In the meantime, AI is already playing an integral role in Cooper’s courses. She used endowment funds to buy a retrieval augmented generative, or RAG, AI that’s a closed system, removing concerns about student privacy. Cooper’s experimenting with entering student homework responses into the system to get an instant snapshot of how well students understand the material.
Cooper also used AI to turn her chemistry textbook into a series of podcasts. These recordings aren’t audiobooks—they feature two cohosts talking about the class material in an engaging, fluid style. They sound just like a real podcast, except the hosts aren’t real. It’s another way to increase student learning with minimal additional work by faculty.
A time-saver
Stephen Thomas, digital curriculum coordinator for the College of Natural Science, said faculty are using AI like a personal assistant to save them time and energy. They’re asking chatbots to help them align their teaching objectives with their assessments. They’re scanning their tests for questions that are too advanced for the class material.

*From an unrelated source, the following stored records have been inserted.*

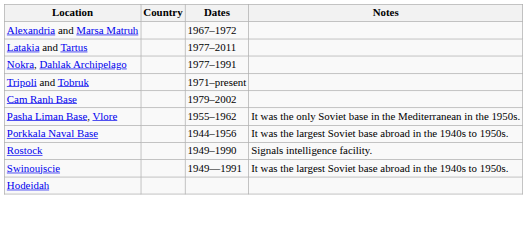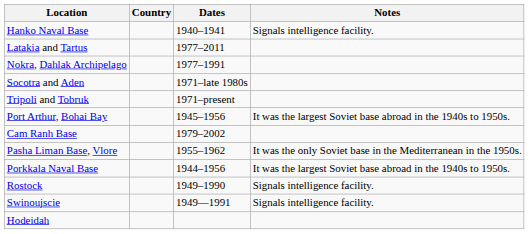+ row: Hanko Naval Base | 1940–1941 | Signals intelligence facility.
- row: Alexandria and Marsa Matruh | 1967–1972
+ row: Socotra and Aden | 1971–late 1980s
+ row: Port Arthur, Bohai Bay | 1945–1956 | It was the largest Soviet base abroad in the 1940s to 1950s.
Swinoujscie | Notes: It was the largest Soviet base abroad in the 1940s to 1950s. -> Signals intelligence facility.
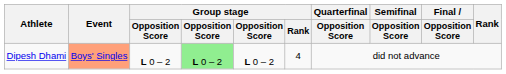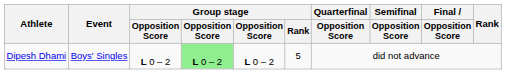Dipesh Dhami | Event: lightsalmon background -> no background
Dipesh Dhami | Group stage / Rank: 4 -> 5
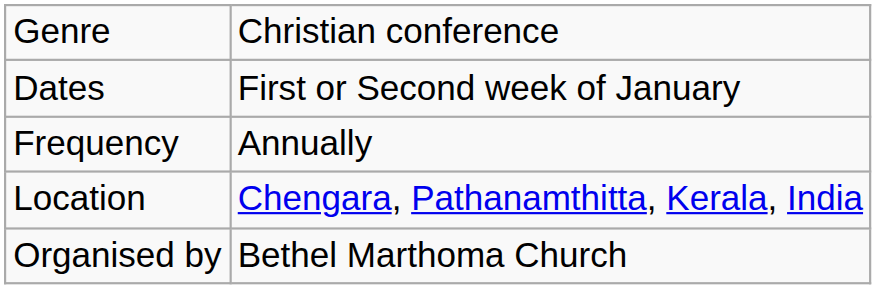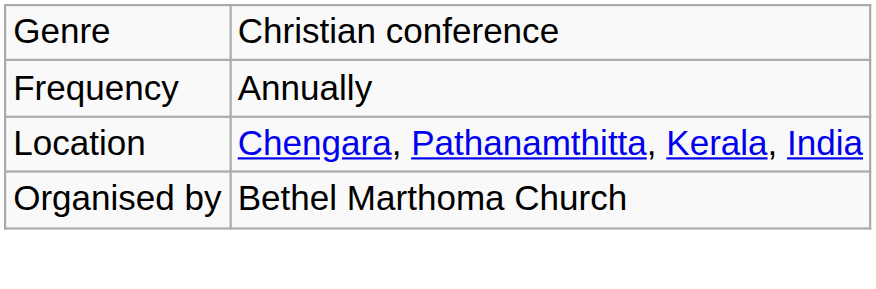- row: Dates | First or Second week of January
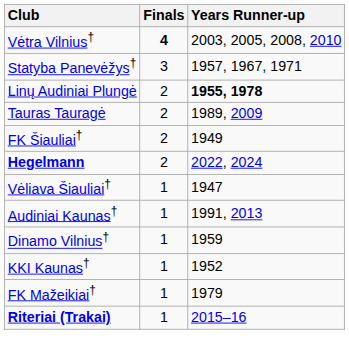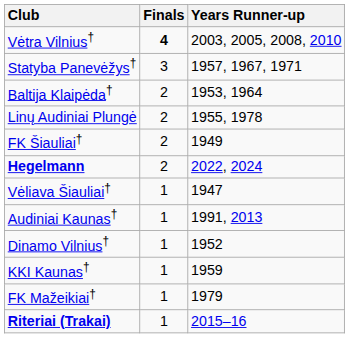+ row: Baltija Klaipėda† | 2 | 1953, 1964
Linų Audiniai Plungė | Years Runner-up: bold -> normal
- row: Tauras Tauragė | 2 | 1989, 2009
Dinamo Vilnius† | Years Runner-up: 1959 -> 1952
KKI Kaunas† | Years Runner-up: 1952 -> 1959
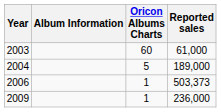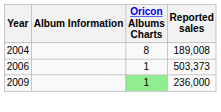- row: 2003 | 60 | 61,000
2004 | Oricon Albums Charts: 5 -> 8
2004 | Reported sales: 189,000 -> 189,008
2009 | Oricon Albums Charts: no background -> lightgreen background
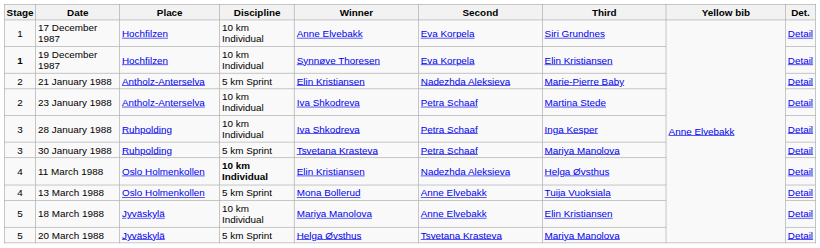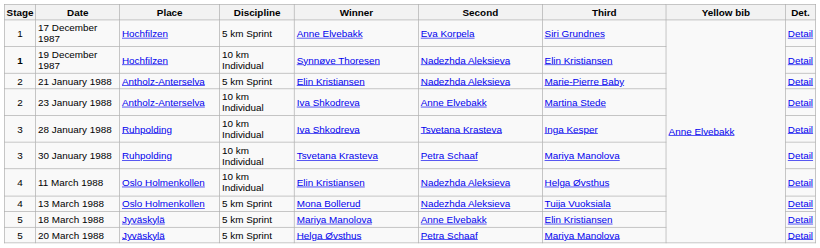17 December 1987 | Discipline: 10 km Individual -> 5 km Sprint
19 December 1987 | Second: Eva Korpela -> Nadezhda Aleksieva
23 January 1988 | Second: Petra Schaaf -> Anne Elvebakk
28 January 1988 | Second: Petra Schaaf -> Tsvetana Krasteva
30 January 1988 | Discipline: 5 km Sprint -> 10 km Individual
11 March 1988 | Discipline: bold -> normal
13 March 1988 | Second: Anne Elvebakk -> Nadezhda Aleksieva
18 March 1988 | Discipline: 10 km Individual -> 5 km Sprint
20 March 1988 | Second: Tsvetana Krasteva -> Petra Schaaf
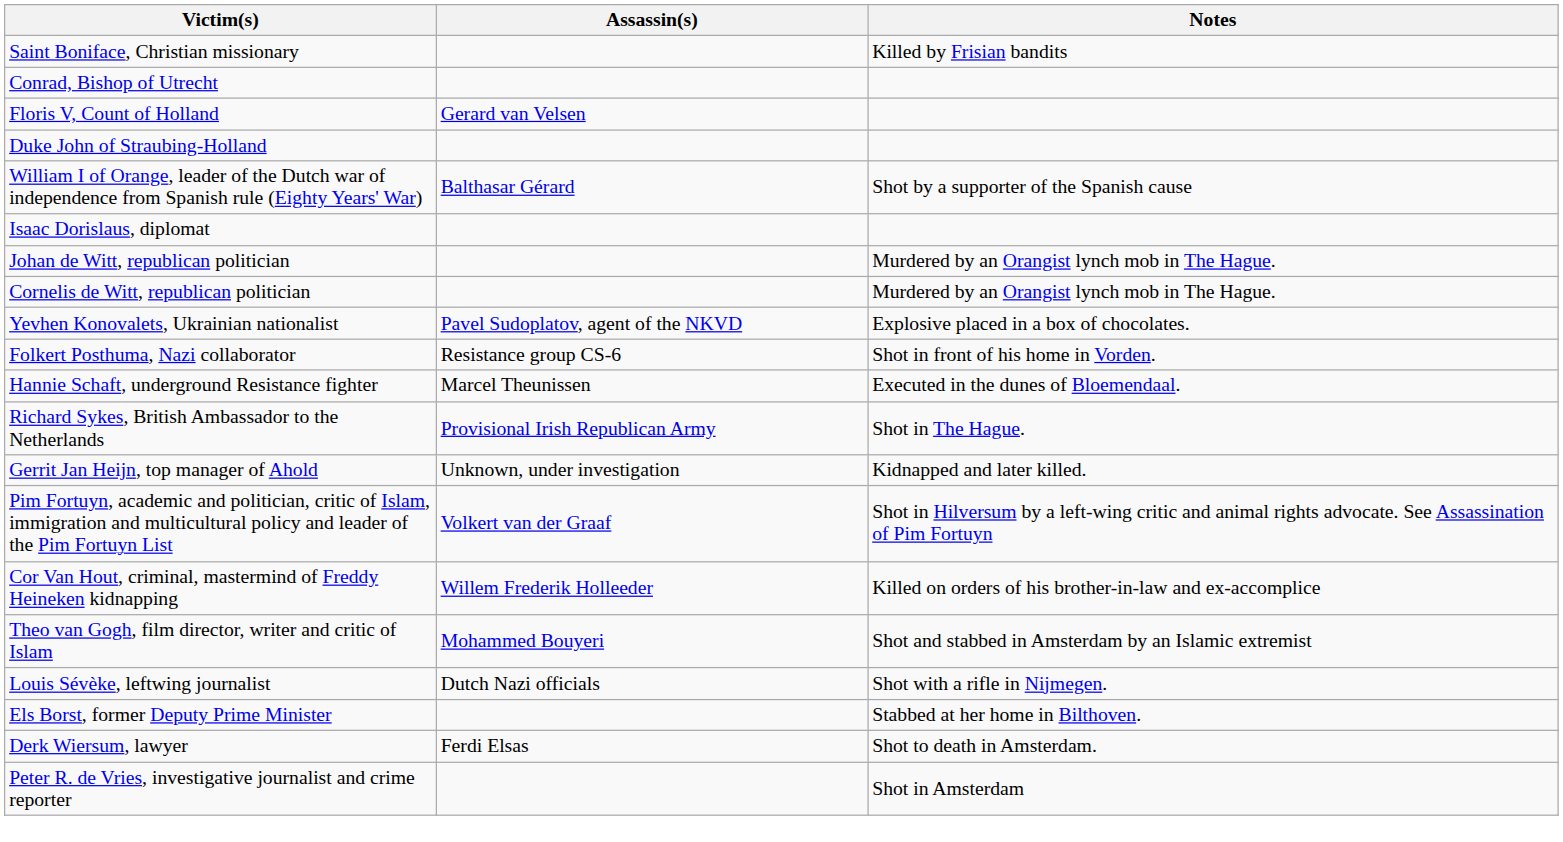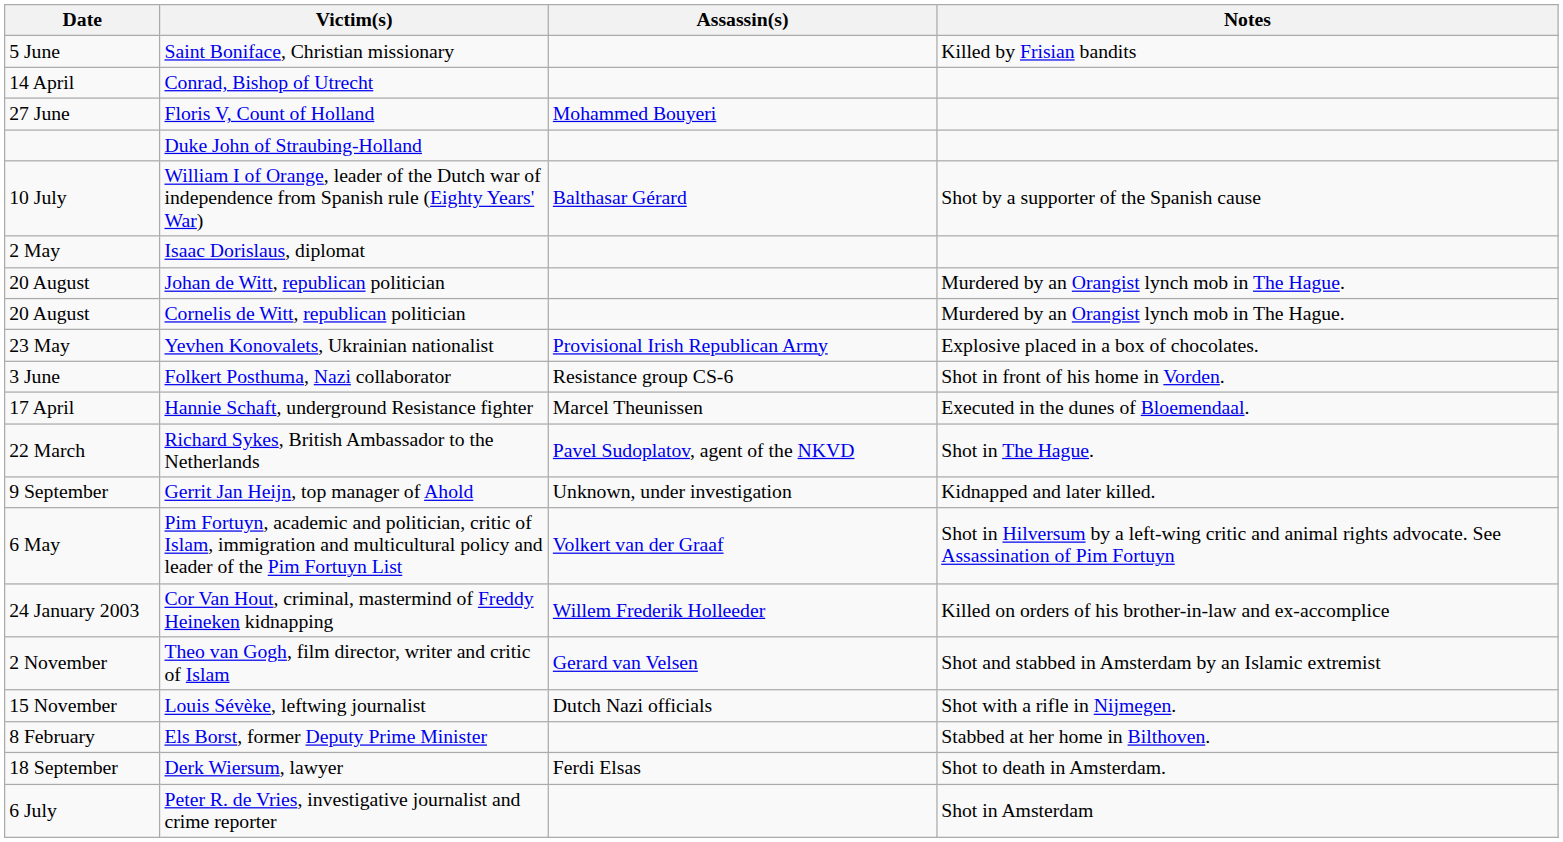+ column: Date | 5 June | 14 April | 27 June | 10 July | 2 May | 20 August | 20 August | 23 May | 3 June | 17 April | 22 March | 9 September | 6 May | 24 January 2003 | 2 November | 15 November | 8 February | 18 September | 6 July
Floris V, Count of Holland | Assassin(s): Gerard van Velsen -> Mohammed Bouyeri
Yevhen Konovalets, Ukrainian nationalist | Assassin(s): Pavel Sudoplatov, agent of the NKVD -> Provisional Irish Republican Army
Richard Sykes, British Ambassador to the Netherlands | Assassin(s): Provisional Irish Republican Army -> Pavel Sudoplatov, agent of the NKVD
Theo van Gogh, film director, writer and critic of Islam | Assassin(s): Mohammed Bouyeri -> Gerard van Velsen
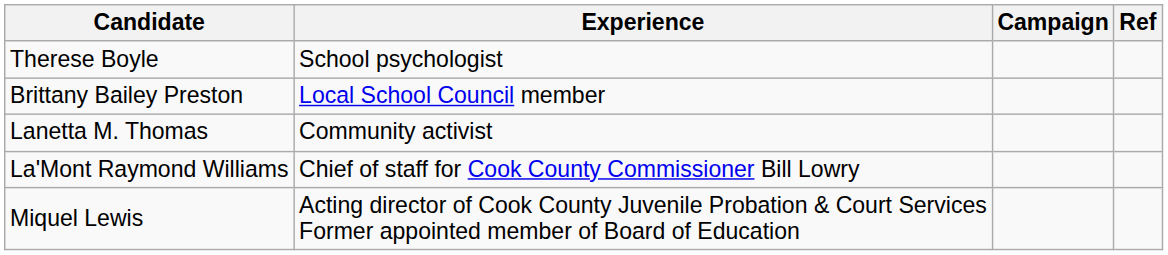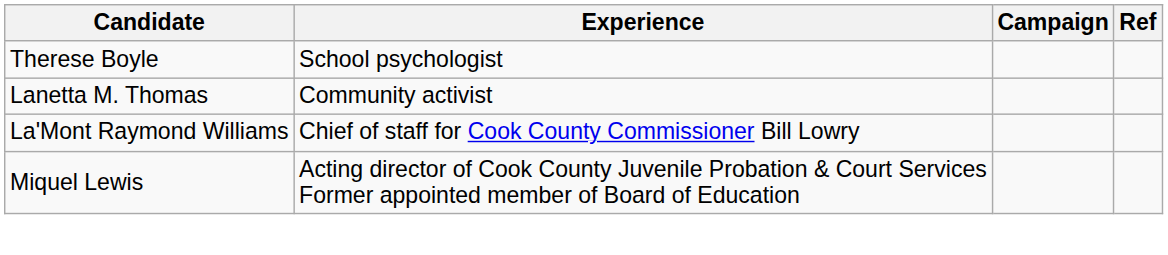- row: Brittany Bailey Preston | Local School Council member
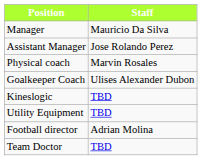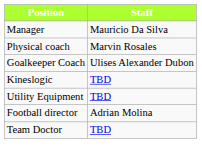- row: Assistant Manager | Jose Rolando Perez
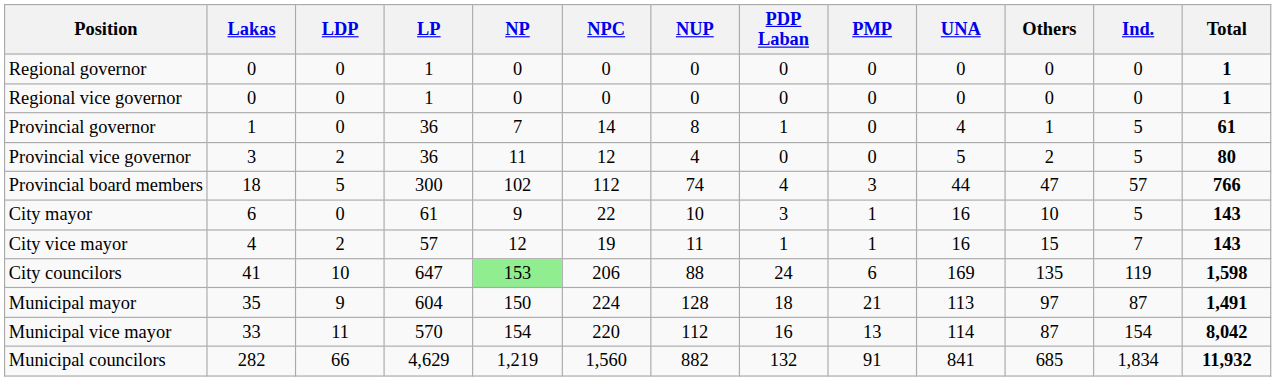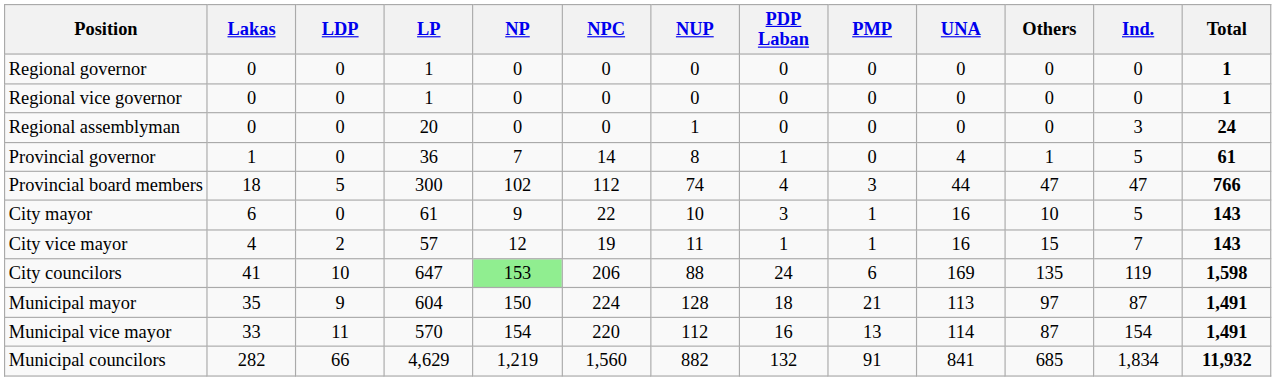+ row: Regional assemblyman | 0 | 0 | 20 | 0 | 0 | 1 | 0 | 0 | 0 | 0 | 3 | 24
- row: Provincial vice governor | 3 | 2 | 36 | 11 | 12 | 4 | 0 | 0 | 5 | 2 | 5 | 80
Provincial board members | Ind.: 57 -> 47
Municipal vice mayor | Total: 8,042 -> 1,491
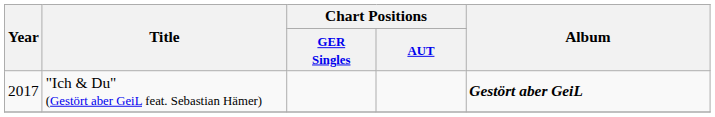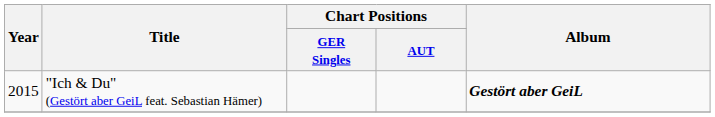"Ich & Du" (Gestört aber GeiL feat. Sebastian Hämer) | Year: 2017 -> 2015
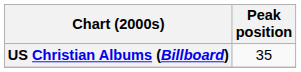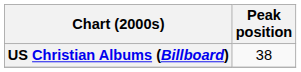US Christian Albums (Billboard) | Peak position: 35 -> 38
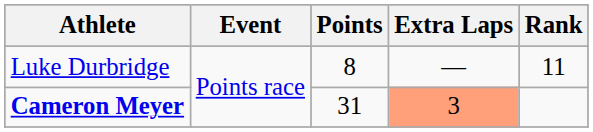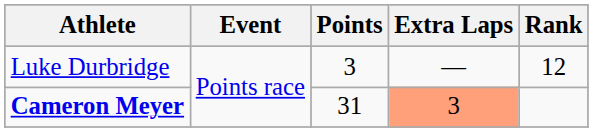Luke Durbridge | Points: 8 -> 3
Luke Durbridge | Rank: 11 -> 12
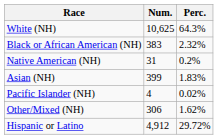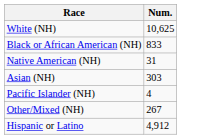- column: Perc. | 64.3% | 2.32% | 0.2% | 1.83% | 0.02% | 1.62% | 29.72%
Black or African American (NH) | Num.: 383 -> 833
Asian (NH) | Num.: 399 -> 303
Other/Mixed (NH) | Num.: 306 -> 267
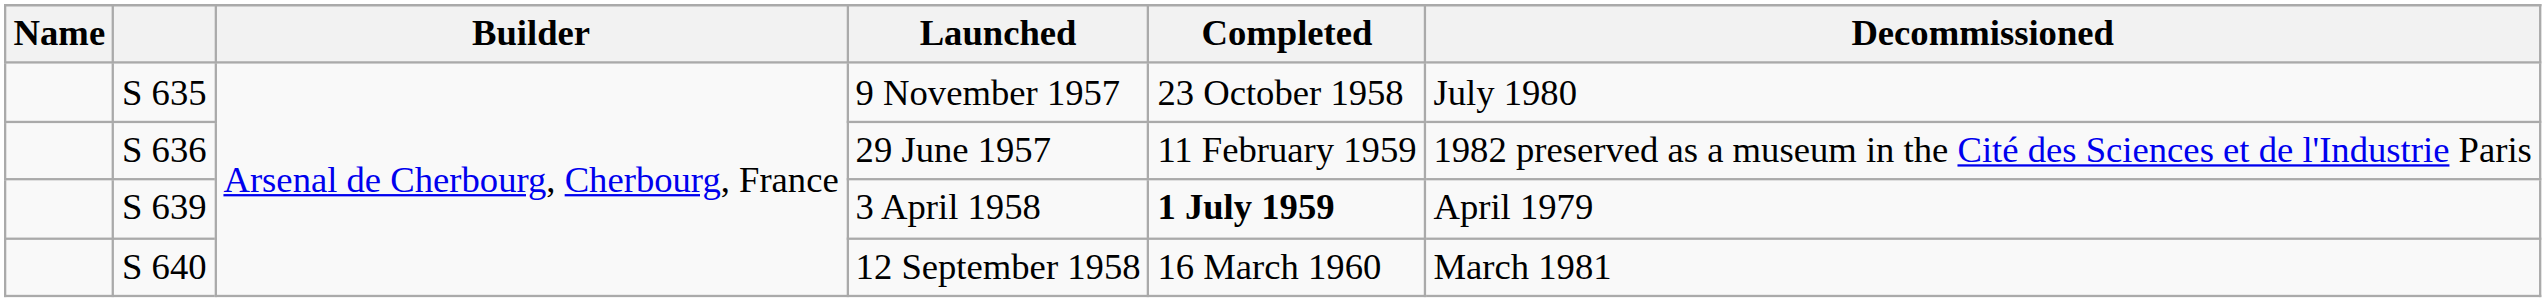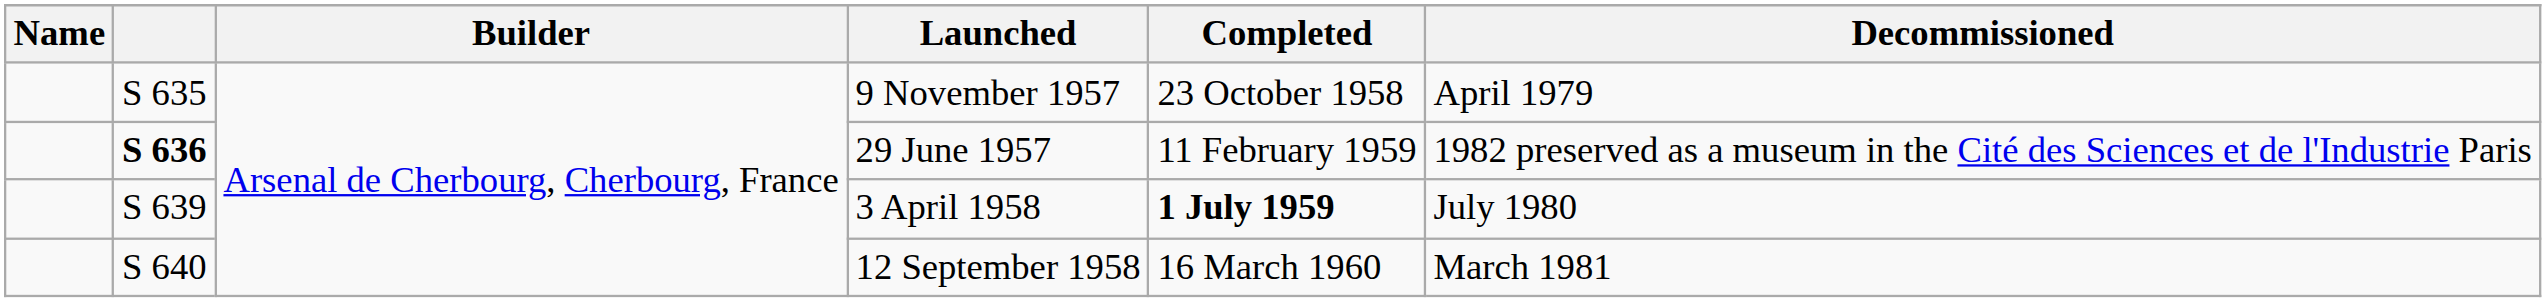9 November 1957 | Decommissioned: July 1980 -> April 1979
29 June 1957 | column 2: normal -> bold
3 April 1958 | Decommissioned: April 1979 -> July 1980
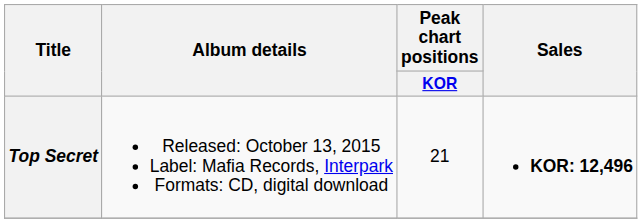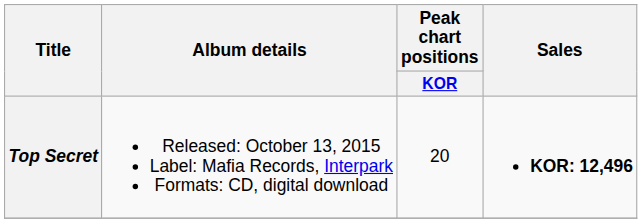Top Secret | Peak chart positions / KOR: 21 -> 20
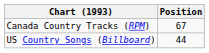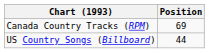Canada Country Tracks (RPM) | Position: 67 -> 69
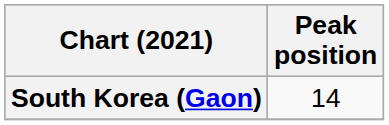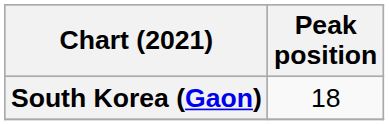South Korea (Gaon) | Peak position: 14 -> 18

AI is doing the thankless grunt work, allowing faculty to devote more time to teaching and research.
Thomas has also used AI for critical feedback on ideas, lesson plans and evaluations.
“One of the most powerful things is when you tell AI, ‘this is what I believe. Tell me where I’m wrong,” Thomas said. “It goes against confirmation bias and is also fairly emotionless.”
AI could be a game-changer for increasing accessibility. For example, a biology professor teaching the Krebs Cycle could load a lesson plan into a chatbot and ask how it should be modified for a person with blindness. The chatbot might suggest eliminating visual metaphors and trimming the text to avoid screen reader fatigue. The same lesson could also be easily translated to other languages.
“This idea that there could be a really robust customization based each person’s needs is just transformative,” Thomas said.
Preparing students for the future
Students who graduate from MSU will have AI at their fingertips. Just as the workforce has grown to depend on Google and the internet, the next generation of workers will be expected to use AI to increase efficiency and perform daily tasks.
Danny Caballero, Lappan-Phillips Chair of Physics Education, is also a principal investigator in the Physics Education Research and Computing Education Research labs. He's working to prepare students not just for using AI, but also for living in a world that’s impacted by the technology.
He and his colleagues are educating students on the right time and place to use AI, and how to use leverage it as a resource without circumventing their own learning. He wants them to think critically about their relationship to technology and view it through the lens of data science and machine learning.
Caballero also wants students to acknowledge the ethical problems plaguing the technology itself, such as implicit bias in the content it generates and energy consumption. He calls attention to problematic implementation, such as technology that alerts police to gunshots and might result in over-policing of black and brown neighborhoods.
This approach is challenging since generative AI has only been on the scene for a few years. Meanwhile, the technology’s capabilities have rapidly matured, making it a moving target. We’re only scratching the surface of knowing the implications of generative tech, he said. Faculty are scrambling to prepare students for a world that doesn’t yet exist.
“It’s really difficult because AI moves so quickly, and educational systems do not,” Caballero said. “The mismatch between them is what’s causing issues, because it’s not just students learning in our classrooms. It’s also, how do we organize ourselves to have a conversation with students about a world where AI is going to be a large part of their experience?”